Para aqueles que apresentam sintomas, geralmente observam-se:

  • intolerância quando ingerem alimentos gordurosos
  • dor na parte superior e central do abdômen ou no quadrante superior direito
  • mal-estar
  • náuseas
  • vômitos (acompanhados de dor abdominal)

Complicações

Cólica biliar: quando uma das pedras fica presa na saída da vesícula impedindo o fluxo de bile, levando a uma distensão importante e a um esforço para expelir a pedra. O resultado é uma dor semelhante à cólica.

Colecistite aguda: quando a pedra fica presa logo na saída da vesícula por um período prolongado, é uma inflamação aguda da vesícula biliar com dor intensa e constante, geralmente acompanhada de febre.

Coledocolitíase: é o resultado da migração de uma pedra da vesícula biliar para o colédoco, que é o principal canal responsável por levar a bile do fígado até o intestino, obstruindo-o. Nestes casos o paciente fica ictérico (pele e parte branca dos olhos ficam amareladas), pois a bile fica impedida de chegar ao intestino, acumulando-se no fígado e no sangue.

Colangite: é a infecção dos canais biliares por bactérias após a obstrução, já que a bile parada favorece a proliferação de bactérias.

Pancreatite biliar: é a inflamação do pâncreas. O canal que leva a bile da vesícula para o intestino passa dentro do pâncreas e se junta com o canal principal que drena o suco pancreático. Quando o cálculo obstrui esses ductos, o suco pancreático fica retido e acaba agredindo o próprio pâncreas.

Diagnóstico

A ultrassonografia abdominal é o exame de escolha para a detecção de cálculos de vesícula, com sensibilidade e especificidade de 95%. O barro biliar também pode ser detectado. A tomografia computadorizada (TC), a ressonância magnética (RM) e a colecistografia oral (pouco disponível atualmente, apesar de sua grande precisão) são as alternativas.

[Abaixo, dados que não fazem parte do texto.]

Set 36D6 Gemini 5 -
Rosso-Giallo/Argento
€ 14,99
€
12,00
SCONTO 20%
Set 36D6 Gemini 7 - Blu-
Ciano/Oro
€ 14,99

A ultrassonografia endoscópica é particularmente útil na detecção de cálculos menores que 3 mm e pode ser necessária quando outros exames não confirmarem o diagnóstico. Exames laboratoriais geralmente não auxiliam no diagnóstico.

Tratamento

Vários são os fatores que devem ser levados em consideração no tratamento do cálculo na vesícula, sendo o principal deles a sintomatologia do paciente. Cálculos sintomáticos são indicação para o tratamento cirúrgico.

No cálculo assintomático a análise de todas as variáveis envolvendo o caso são analisadas para que se possa decidir ou não pela cirurgia.

A cirurgia laparoscópica trouxe mais liberalidade quanto a indicação cirúrgica, visto que os riscos de complicações são menores em relação aos riscos das complicações da doença (colecistite, pancreatite, colangite e etc).

De uma maneira geral, pacientes com história de câncer na família, doenças hematológicas, cálculos com mais de 1 cm, presença concomitante de cálculo e pólipos, devem ser operados, por cirurgia convencional, laparoscópica ou robótica.